Just before leaving for a two-week recess, the House passed a bill aimed at permanently solving a long-standing budget challenge. A failed effort to rein in rising Medicare costs from nearly two decades ago led Congress to repeatedly enact one or two year “patches” preventing scheduled payment cuts for Medicare providers. The new legislation gets rid of that pesky inconvenience, but it’s hard to see this as a fiscally responsible solution to a long-vexing problem. Instead it’s the most recent instance of Washington being incapable of making tough decisions.
To rein in taxpayer costs for physicians’ services under Medicare, lawmakers created a Sustainable Growth Rate (SGR) formula as part of the Balanced Budget Act of 1997. While fairly complicated, SGR essentially annually recalculates reimbursement rates to keep pace with inflation. This was fine for the first few years as payments went up annually. But as medical costs greatly exceeded general inflation the SGR fell short in 2002 resulting in a scheduled 4.8% cut. Congress stepped in and replaced this with a 1.6% increase, paid for with cuts in other programs. Now after 17 different acts that ignored the SGR to freeze or increase rates, here we are in 2015 and the SGR calls for a 21% reduction in reimbursement rates.
So Washington has decided to throw in the towel. Speaker John Boehner (R-OH) and Minority Leader Nancy Pelosi (D-CA) crafted H.R. 2, “The Medicare Access and CHIP Reauthorization Act” to permanently “fix” the SGR by scrapping it. Instead physicians would receive 0.5% annual increases for five years until a new formula, designed to reward quality of care over volume, takes over. In addition dozens of expiring Medicare provisions are extended or made permanent. And while the bill includes increased premiums on high-earners, lower rates for hospital inpatient services, and other changes calculated to generate $70 billion in new revenue, all told, the Congressional Budget Office calculates the bill adds $141 billion to the deficit.
Supporters claim this is a best case scenario and actually saves money. They claim the SGR would never be followed, so while scrapping it has a cost on paper, there’s no real-world impact. Those cuts were never going to happen. Resetting the baseline to what Congress last enacted, then making the 262 pages of tweaks will actually save $900 million.
We’ve been down this road before.
Congress likes to ignore real-world effects when reality is inconvenient. Remember tax extenders? These narrow tax breaks are routinely “temporarily” extended for one or two years. When we point out that the budget scores for these extensions mask the true cost because they are effectively permanent, we’re met with hand wringing about how those are the budgetary rules. So why don’t the budgetary rules matter now?
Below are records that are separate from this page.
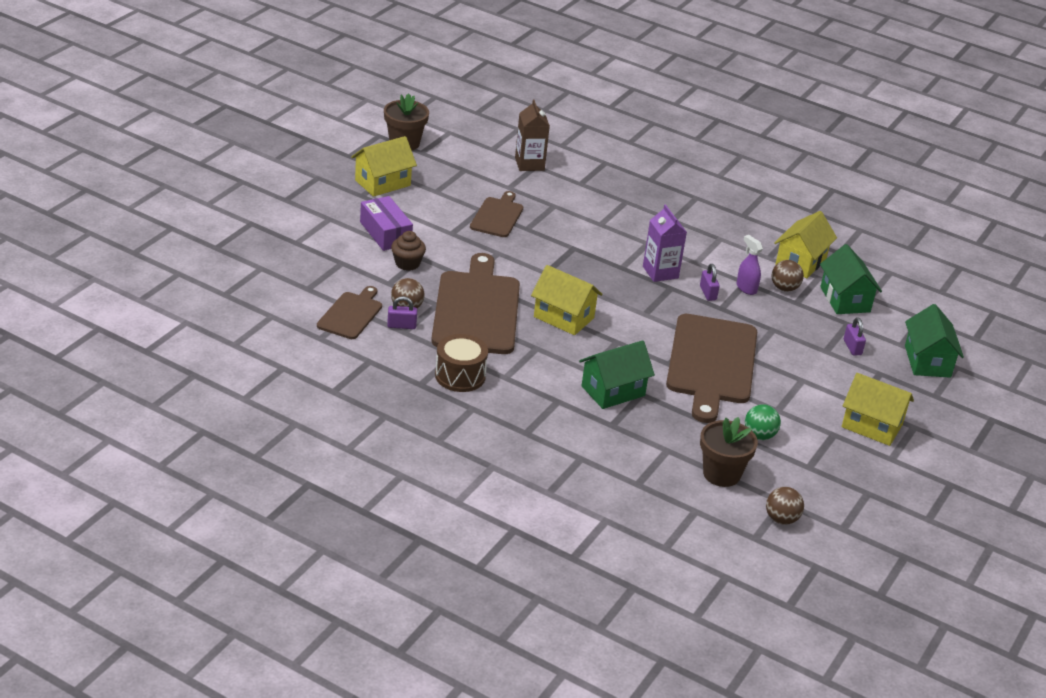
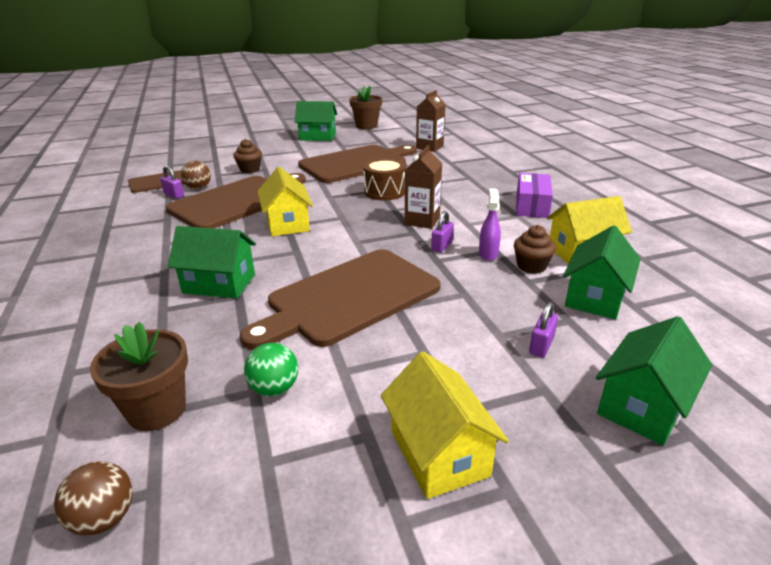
camera: 45 degrees right, 5 degrees down
(382, 183) = (317, 137): yellow house -> green house
(385, 233) = (270, 155): purple box -> purple box (532, 205)
(460, 376) = (140, 232): brown drum -> brown drum (385, 192)
(497, 216) = (356, 163): brown cutting board -> brown cutting board, size x1.88
(660, 272) = (422, 221): purple carton -> brown carton
(784, 288) = (531, 266): brown ball -> brown cupcake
The bill also has a “Wimpy” problem. Popeye’s bud always promised to pay next Tuesday for a hamburger today. Well, H.R. 2 immediately increases spending, by more than $25 billion in just the next two years, but none of the handful of steps projected to generate savings start until 2017 or 2018 and must run through 2025 for full effect. You don’t have to look past the checkered history of farm bills to see the danger in this strategy. It’s easy to promise savings. It’s much harder to actually make the tough decisions to produce it. See the Super Committee for a refresher.
Finally taxpayers can’t afford to reward inaction. The failure of the SGR isn’t a surprise. Congress has had nearly two decades to come up with a responsible solution, yet they’ve delayed and delayed. Perpetually putting off the tough decisions doesn’t make them easier and in fact often makes addressing the issues more difficult and much costlier. But throwing up your hands and declaring a reset isn’t responsible. For a Congress that needs to find a fix to our bankrupt Highway Trust Fund, stop a shortfall in the Social Security Disability fund, and reform a distorted tax code, taxpayers must hope this is a first step toward at least no longer ignoring big budgetary issues.
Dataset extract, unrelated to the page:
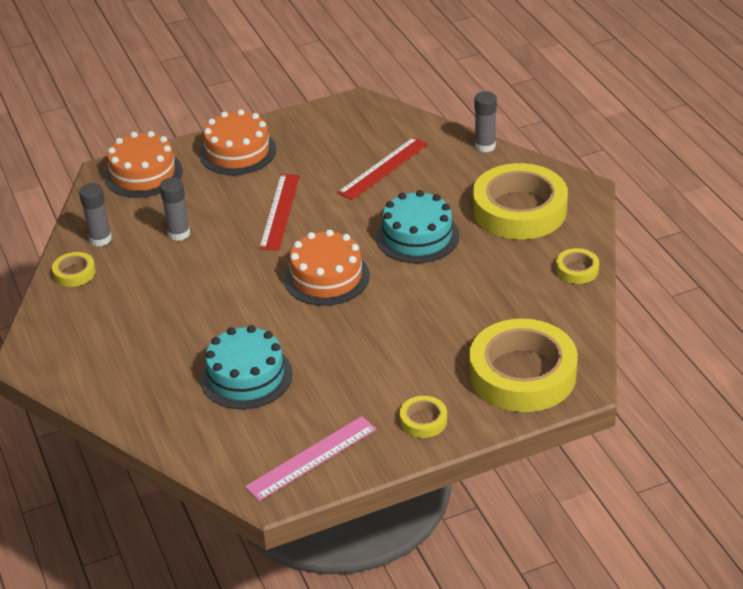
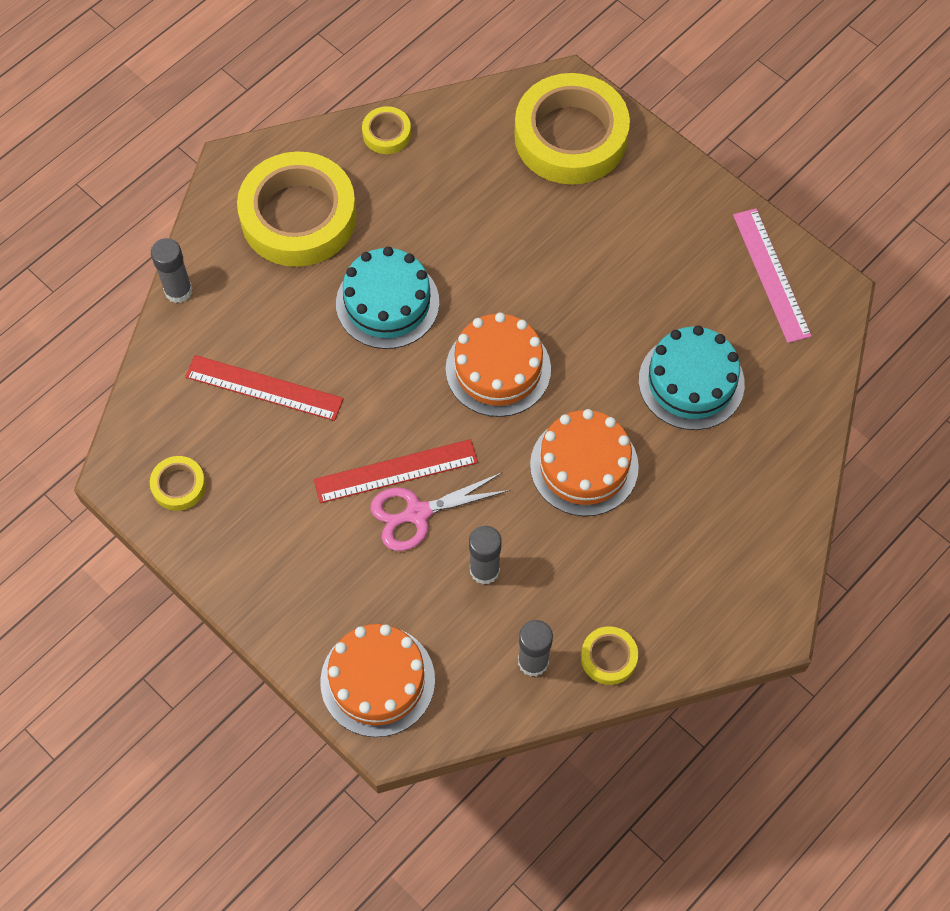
camera: 115 degrees left, 25 degrees up
(237, 152) = (286, 580): orange cake -> orange cake (584, 466)
(242, 214) = (417, 513): none -> pink scissors
(312, 458) = (771, 274): pink ruler -> pink ruler turned 45 degrees clockwise
(423, 420) = (675, 199): yellow tape -> yellow tape (178, 485)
H.R. 2 might be better than nothing. And maybe, though we hope not, it’s the best this Congress can do. But taxpayers need Congress to take a sober look at our finances and be honest about the costs of the government they promise and deliver. Ignoring budgetary rules when they’re inconvenient, increasing spending with promises of future savings, and delaying action on thorny issues until it’s seemingly financially or politically impossible to make responsible solutions? That’s a formula that’s unsustainable.